MISSION UPDATES | June 13, 2022

Sols 3503-3504: And We're Back

Written by Michelle Minitti, Planetary Geologist at Framework
This image shows the target "Murupu" and was taken by the Curiosity rover on Sol 3495.

This image of target rock "Murupu" was taken by NASA's Mars rover Curiosity on Sol 3495. Credits: NASA/JPL-Caltech/MSSS. Download image ›

The Sol 3496 (last Monday) plan did not execute due to an issue onboard the rover that took a few days to investigate. Today, we were back to normal operations, and we were able to accomplish everything that was in the Sol 3496 plan as reported by my fellow blogger Cat O’Connell-Cooper, and more! More was possible because we had slightly different communication windows between Curiosity and Earth in this plan than in the Sol 3496 plan. This meant we could wait to drive to our next location on the second sol of this two sol plan giving us more time in this workspace.

First and foremost, we added APXS to the plan because it could run in the cool evening temperatures of Sol 3503. We selected a nice smooth patch of bedrock, the target “Omai,” so that we could brush it with the DRT before imaging it with MAHLI and analyzing it with APXS. MAHLI will reattempt a small mosaic across the prominent resistant veins in this area at the target “Wandapa,” and will image ChemCam’s “eye” to monitor the state of that part of the instrument.

Another sol to plan meant we could add another ChemCam raster, as well.
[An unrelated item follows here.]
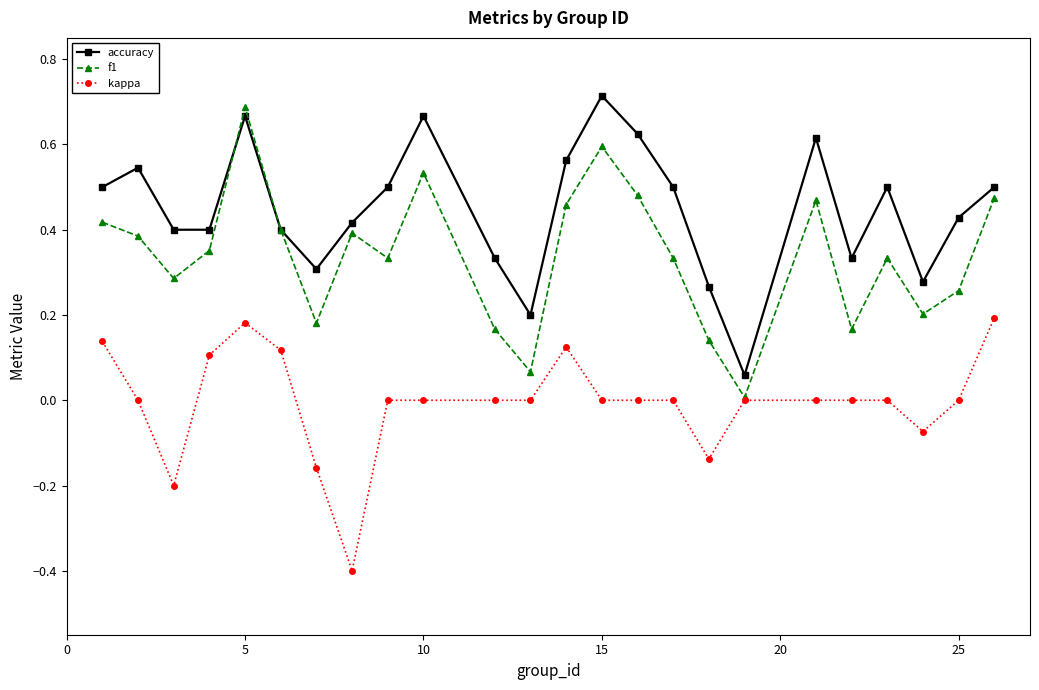

In f1, how many points are higher than both neighbors (excluding endpoints)?

6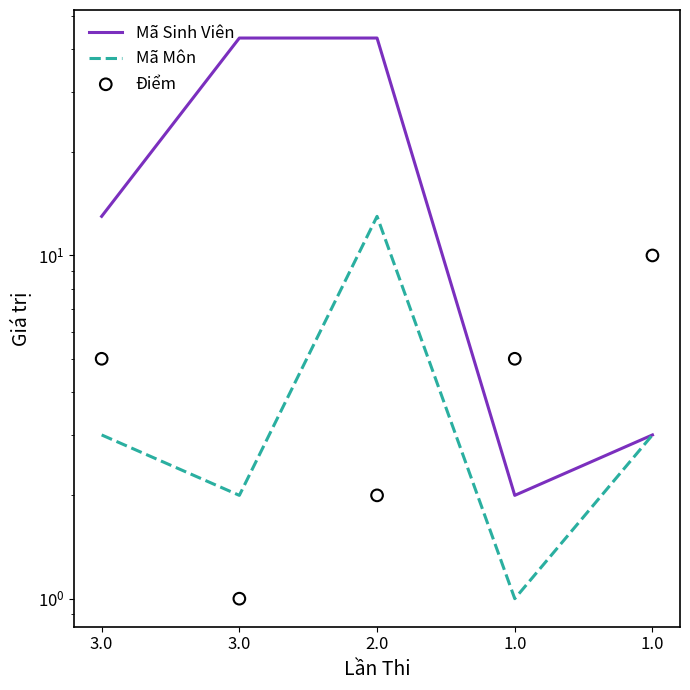

Which series has the largest total across all categories?

Mã Sinh Viên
In addition to “Mahdia,” the previously-selected bedrock target, we added “Murupu,” the smoother material visible on the upper surface of the rock pictured above. This smoother material might be one of the veins that cut through the rocks here, so getting chemistry on it would be helpful to understand its relationship to the bedrock. ChemCam replanned their long distance RMI mosaic of one of the features along the upper portion of “Gediz Vallis Ridge."

Mastcam had a mix of previously-planned and new observations. The former included three stereo mosaics, two of which covered the dramatic stratigraphy and layering in this area at targets “Serra Mara” and “Eboropu.” The third covered a smaller, but still interesting, area of sand motion near the rover at target “Karto.” New observations included two stereo mosaics that stretched from our workspace to our drive target to help scout the path ahead and provide context for where we are headed. Mastcam will also observe the brushed surface at Omai with its multispectral capabilities.

REMS, RAD, and DAN will be back at it at their usual cadence, and Navcam will acquire a dust devil movie, cloud movie, and an image to monitor the amount of dust in the atmosphere. Hopefully Navcam sees clear sailing up ahead for Curiosity after our break in the action!